==== Data listing

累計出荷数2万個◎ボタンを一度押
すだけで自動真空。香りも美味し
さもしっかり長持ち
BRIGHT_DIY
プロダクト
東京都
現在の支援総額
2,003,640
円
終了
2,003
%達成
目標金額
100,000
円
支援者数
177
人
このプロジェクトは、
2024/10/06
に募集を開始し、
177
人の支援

========

Work required. What this exercise asks for is an exact copy of all the records.

Output for this exercise.
累計出荷数2万個◎ボタンを一度押
すだけで自動真空。香りも美味し
さもしっかり長持ち
BRIGHT_DIY
プロダクト
東京都
現在の支援総額
2,003,640
円
終了
2,003
%達成
目標金額
100,000
円
支援者数
177
人
このプロジェクトは、
2024/10/06
に募集を開始し、
177
人の支援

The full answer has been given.